--- START ---

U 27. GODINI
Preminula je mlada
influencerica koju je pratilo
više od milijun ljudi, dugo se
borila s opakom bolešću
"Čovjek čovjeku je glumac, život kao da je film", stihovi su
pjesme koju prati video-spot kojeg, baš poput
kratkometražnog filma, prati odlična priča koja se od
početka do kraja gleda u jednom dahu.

--- END ---

Exercise brief:
Set down exactly the lines of the material above from the one with "borila s opakom bolešću" through the end. Include both ends and nothing else.

The completed task:
borila s opakom bolešću
"Čovjek čovjeku je glumac, život kao da je film", stihovi su
pjesme koju prati video-spot kojeg, baš poput
kratkometražnog filma, prati odlična priča koja se od
početka do kraja gleda u jednom dahu.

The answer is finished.